- [What needs to be done]: Go through the listing and return every line with "kettle" in it.

- [Data shown]:
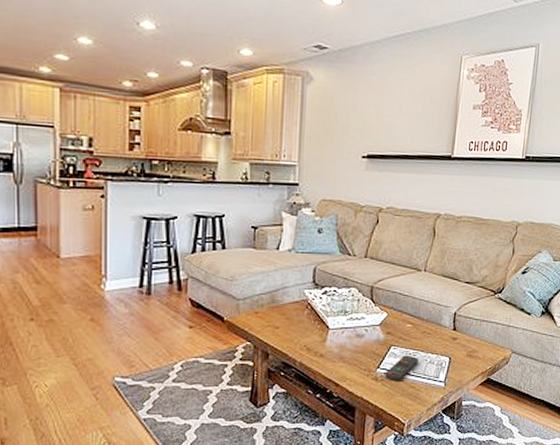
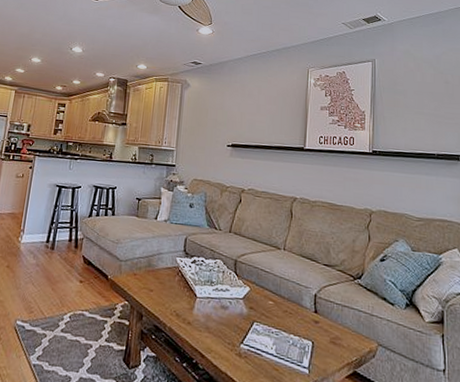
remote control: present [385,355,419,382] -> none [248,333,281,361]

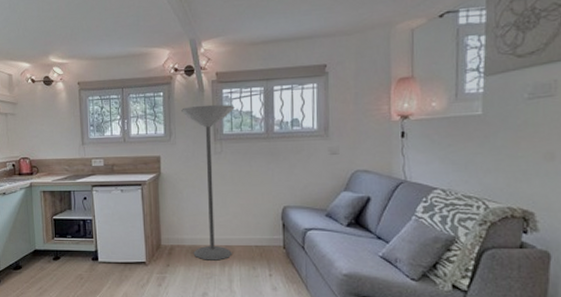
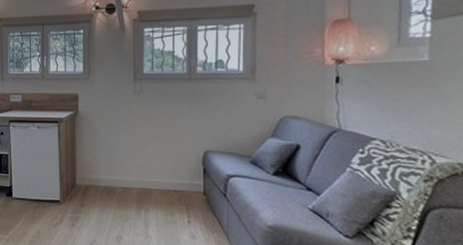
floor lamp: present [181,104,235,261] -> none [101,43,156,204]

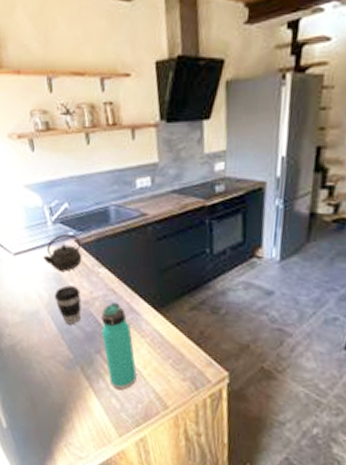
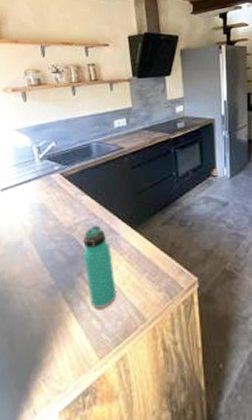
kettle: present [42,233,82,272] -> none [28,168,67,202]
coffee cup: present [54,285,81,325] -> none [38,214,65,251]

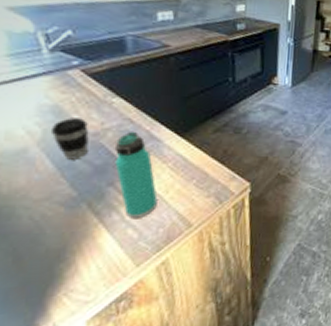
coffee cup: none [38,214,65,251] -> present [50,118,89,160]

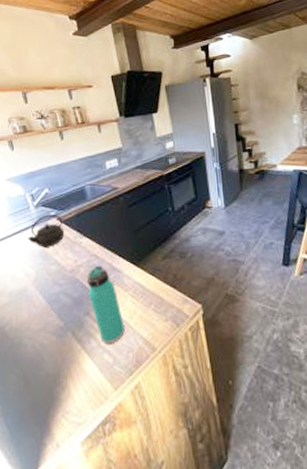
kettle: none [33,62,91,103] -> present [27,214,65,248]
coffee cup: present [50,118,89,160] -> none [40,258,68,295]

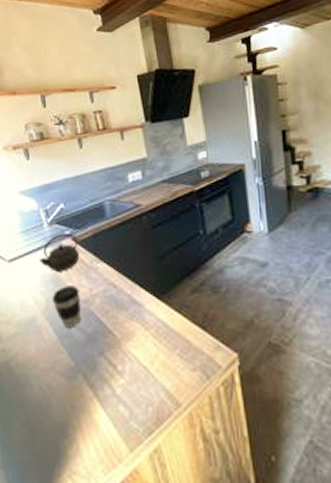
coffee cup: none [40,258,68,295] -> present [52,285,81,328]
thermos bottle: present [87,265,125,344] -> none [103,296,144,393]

...

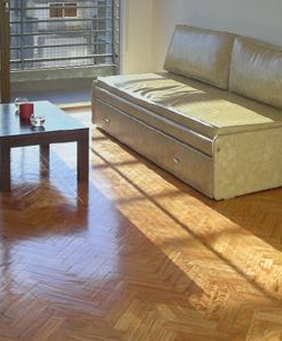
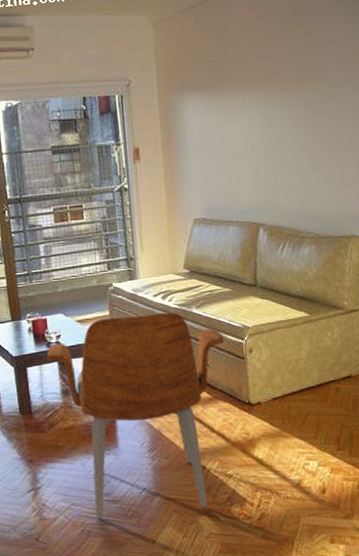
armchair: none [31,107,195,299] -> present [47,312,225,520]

- [Final answer]:
kettle: present [42,233,82,272] -> none [28,168,67,202]
kettle: none [33,62,91,103] -> present [27,214,65,248]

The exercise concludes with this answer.